▶ **Task objective**
Reproduce the items verbatim, starting at their first line and ending with the line that contains "list Deepin has", inclusive of both.

▶ **Supplied data**
-- Begin --

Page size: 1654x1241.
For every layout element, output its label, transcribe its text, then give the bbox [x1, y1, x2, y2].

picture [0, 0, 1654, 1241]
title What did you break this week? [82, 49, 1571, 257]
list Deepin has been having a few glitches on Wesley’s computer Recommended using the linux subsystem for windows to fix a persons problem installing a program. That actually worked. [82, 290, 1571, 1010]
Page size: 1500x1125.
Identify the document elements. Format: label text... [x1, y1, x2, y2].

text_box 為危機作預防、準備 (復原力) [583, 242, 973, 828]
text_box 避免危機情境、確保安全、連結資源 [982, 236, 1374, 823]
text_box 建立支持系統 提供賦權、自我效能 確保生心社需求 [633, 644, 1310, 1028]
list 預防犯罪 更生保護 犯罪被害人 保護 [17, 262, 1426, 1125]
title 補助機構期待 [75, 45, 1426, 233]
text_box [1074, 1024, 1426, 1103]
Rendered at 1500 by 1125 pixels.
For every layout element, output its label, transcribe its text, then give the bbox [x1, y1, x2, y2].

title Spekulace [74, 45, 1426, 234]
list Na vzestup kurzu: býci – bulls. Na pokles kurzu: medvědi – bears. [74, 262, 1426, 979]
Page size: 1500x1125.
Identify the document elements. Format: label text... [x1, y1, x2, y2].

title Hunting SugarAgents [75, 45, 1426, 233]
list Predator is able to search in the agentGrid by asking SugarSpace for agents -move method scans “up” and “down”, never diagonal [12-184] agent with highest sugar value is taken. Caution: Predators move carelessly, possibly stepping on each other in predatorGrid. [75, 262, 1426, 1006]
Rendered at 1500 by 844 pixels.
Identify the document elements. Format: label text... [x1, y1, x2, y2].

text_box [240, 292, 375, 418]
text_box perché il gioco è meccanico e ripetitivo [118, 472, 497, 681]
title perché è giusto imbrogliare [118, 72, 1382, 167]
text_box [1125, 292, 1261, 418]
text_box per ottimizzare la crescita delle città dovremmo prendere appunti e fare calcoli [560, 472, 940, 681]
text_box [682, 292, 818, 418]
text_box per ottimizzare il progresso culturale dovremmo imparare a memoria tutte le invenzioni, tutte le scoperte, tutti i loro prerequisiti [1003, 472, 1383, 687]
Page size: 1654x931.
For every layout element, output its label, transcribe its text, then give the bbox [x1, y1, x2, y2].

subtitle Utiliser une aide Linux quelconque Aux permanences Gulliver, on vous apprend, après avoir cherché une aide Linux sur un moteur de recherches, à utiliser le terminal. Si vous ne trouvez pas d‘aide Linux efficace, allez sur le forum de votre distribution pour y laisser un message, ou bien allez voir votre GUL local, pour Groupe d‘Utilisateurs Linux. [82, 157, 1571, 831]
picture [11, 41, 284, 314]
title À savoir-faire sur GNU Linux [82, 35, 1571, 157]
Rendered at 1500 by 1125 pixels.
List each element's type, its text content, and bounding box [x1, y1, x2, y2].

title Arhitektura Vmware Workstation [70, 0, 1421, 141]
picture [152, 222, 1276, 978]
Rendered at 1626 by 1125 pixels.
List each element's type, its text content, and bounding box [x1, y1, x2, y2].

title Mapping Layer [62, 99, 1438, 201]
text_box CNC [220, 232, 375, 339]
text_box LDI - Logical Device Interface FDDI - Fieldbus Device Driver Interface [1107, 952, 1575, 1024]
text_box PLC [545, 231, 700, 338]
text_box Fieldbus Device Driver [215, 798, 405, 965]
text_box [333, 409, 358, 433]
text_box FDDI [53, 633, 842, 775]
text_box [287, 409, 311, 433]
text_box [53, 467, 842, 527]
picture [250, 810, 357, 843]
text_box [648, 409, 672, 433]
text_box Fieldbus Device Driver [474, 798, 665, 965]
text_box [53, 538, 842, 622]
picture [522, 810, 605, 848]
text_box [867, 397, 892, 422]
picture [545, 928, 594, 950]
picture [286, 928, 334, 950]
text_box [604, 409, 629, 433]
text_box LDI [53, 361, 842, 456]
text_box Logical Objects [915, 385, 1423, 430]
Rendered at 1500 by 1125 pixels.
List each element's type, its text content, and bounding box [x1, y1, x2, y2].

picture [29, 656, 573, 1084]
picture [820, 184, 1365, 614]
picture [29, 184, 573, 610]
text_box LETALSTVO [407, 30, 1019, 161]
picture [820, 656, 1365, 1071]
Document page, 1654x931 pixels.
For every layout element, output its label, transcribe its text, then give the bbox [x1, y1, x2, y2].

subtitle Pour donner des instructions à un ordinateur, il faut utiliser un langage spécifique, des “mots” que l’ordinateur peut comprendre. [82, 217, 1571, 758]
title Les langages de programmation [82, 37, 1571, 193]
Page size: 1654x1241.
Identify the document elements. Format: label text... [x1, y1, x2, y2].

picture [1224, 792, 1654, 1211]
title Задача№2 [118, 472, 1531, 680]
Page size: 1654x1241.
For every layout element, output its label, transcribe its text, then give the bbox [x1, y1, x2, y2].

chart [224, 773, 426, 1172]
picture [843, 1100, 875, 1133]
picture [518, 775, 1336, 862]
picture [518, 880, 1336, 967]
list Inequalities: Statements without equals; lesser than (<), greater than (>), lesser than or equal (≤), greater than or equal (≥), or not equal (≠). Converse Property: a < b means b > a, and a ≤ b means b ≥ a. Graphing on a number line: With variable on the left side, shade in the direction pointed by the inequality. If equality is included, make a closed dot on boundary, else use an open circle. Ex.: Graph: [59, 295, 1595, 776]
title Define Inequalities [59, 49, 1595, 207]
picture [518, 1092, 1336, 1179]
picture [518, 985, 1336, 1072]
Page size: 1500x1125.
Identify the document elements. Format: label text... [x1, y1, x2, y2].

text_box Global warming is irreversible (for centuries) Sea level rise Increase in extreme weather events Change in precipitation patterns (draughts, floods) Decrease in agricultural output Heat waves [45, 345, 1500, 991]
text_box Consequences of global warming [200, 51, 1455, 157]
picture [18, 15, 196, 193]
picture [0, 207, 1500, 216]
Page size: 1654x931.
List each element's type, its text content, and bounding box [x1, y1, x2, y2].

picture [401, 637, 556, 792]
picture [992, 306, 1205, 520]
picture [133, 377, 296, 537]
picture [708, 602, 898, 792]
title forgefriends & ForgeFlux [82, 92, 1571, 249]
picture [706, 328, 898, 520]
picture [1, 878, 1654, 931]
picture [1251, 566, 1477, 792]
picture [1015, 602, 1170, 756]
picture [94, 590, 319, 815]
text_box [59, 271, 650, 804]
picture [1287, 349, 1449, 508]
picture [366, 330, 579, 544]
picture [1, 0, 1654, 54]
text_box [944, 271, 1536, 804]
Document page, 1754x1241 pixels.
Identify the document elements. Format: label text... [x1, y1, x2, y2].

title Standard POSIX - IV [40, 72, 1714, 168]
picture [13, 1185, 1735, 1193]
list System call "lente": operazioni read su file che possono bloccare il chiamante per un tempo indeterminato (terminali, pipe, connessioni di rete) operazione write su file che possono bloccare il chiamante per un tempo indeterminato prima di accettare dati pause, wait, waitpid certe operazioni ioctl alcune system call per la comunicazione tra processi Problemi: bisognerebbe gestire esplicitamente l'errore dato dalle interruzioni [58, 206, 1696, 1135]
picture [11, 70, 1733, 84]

-- End --

▶ **Reply**
Page size: 1654x1241.
For every layout element, output its label, transcribe its text, then give the bbox [x1, y1, x2, y2].

picture [0, 0, 1654, 1241]
title What did you break this week? [82, 49, 1571, 257]
list Deepin has been having a few glitches on Wesley’s computer Recommended using the linux subsystem for windows to fix a persons problem installing a program. That actually worked. [82, 290, 1571, 1010]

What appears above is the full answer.